Applying your own C/C++ code
It's recommended to develop applications on basis of the sample code in the sample project bundle, and the host program shown at the bottom of part II. Changes in the synthesized function is up to the application, but as far as data transport goes, it's important to stick to the use of *in++ and *out++ operations only for communicating with the host. The number of such operations should be changed to match the desired amount of data for transmission, of course. The host program is adjusted to expect the same amount of data through the pipes accordingly.
The sample C code resides in coprocess/example/src. In particular, the wrapper function and the small function that demonstrates the coprocessing is in main.c in this directory. This file can (and probably should) be edited to implement the desired algorithm. Additional source files can be added to the project, just like any C/C++ project.
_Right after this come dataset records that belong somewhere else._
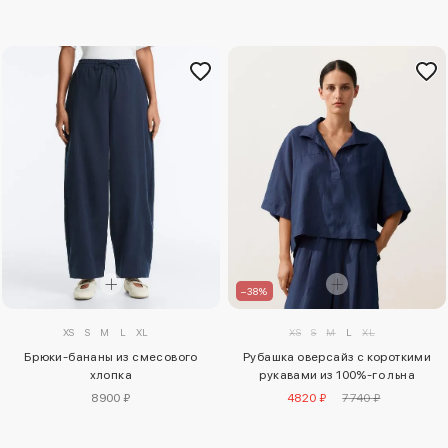
–38%
XS
S
M
L
XL
XS
S
M
L
XL
Брюки-бананы из смесового
Рубашка оверсайз с короткими
хлопка
рукавами из 100%-го льна
8900 ₽
4820 ₽
7740 ₽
When the C/C++ sources are modified as necessary, just start over from "HLS compilation" above and go all the way to implementation with Vivado. That is:
- Vivado HLS: Compile the project in HLS. The HLS synthesizer always cleans up the files generated in previous compilations before starting a new one.
- Vivado HLS: Export into a DCP file
- Vivado: Reset desing runs
- Vivado: Generate bitstream
When updating the DCP file, It's recommended to verify that the bitstream is generated based upon the correct one: Sometimes a slight mistake in Vivado's project settings causes it to work on a local copy of the DCP file, ignoring the one exported from HLS recently. The easy way to check this is deleting the old DCP file before exporting the new one, and attempting to generate a bitfile. This should fail, as a crucial file is missing. If it doesn't, delete the DCP file from the project's source list, and re-add it after exporting the new one.
Before including another coprocessing function, it’s recommended to test its syntax and functionality with a plain compiler that generates binaries running on a computer, preferably gcc. The debugging cycle with the FPGA is relatively long.
Xilinx’ HLS guide suggest performing an intermediate verification stage, called a cosimulation. This is not part of the flow suggested here, since the debugging functions allow printing out intermediate results, should the synthesized function behave differently on a processor and on an FPGA. Accordingly, no C/C++ test benches are included in the project bundle, as these belong to the cosimulation flow.
Removing debugging output
When not needed anymore, the calls to the debug functions should be removed (xilly_* functions) from any C/C++ that is fed into the HLS compiler. It’s also possible, even though not necessary, to remove the #include header for xilly_debug.h.
When no debug functions are used, the HLS compiler automatically removes the Verilog ports that are related to sending data to the host via Xillybus. As these ports are referenced in xillydemo.v, this will lead to implementation errors, unless these references are removed.
Accordingly, the following three lines should be commented out from xillydemo.v when no debug calls are made. The syntax for comments in Verilog is the same as in C, so a // marker at the beginning of each of these lines will do the trick.
.debug_ready(!debug_out_full || !user_r_read_8_open), .debug_out(debug_out_din), .debug_out_ap_vld(debug_out_write),
If these lines are not removed, Vivado will fail during the synthesis stage, complaining that it can't find debug_ready, debug_out and debug_out_ap_vld in xillybus_wrapper().
Note that Vivado HLS generates an instantiation template for xillybus_wrapper as coprocess/example/impl/ip/xillybus_wrapper.veo.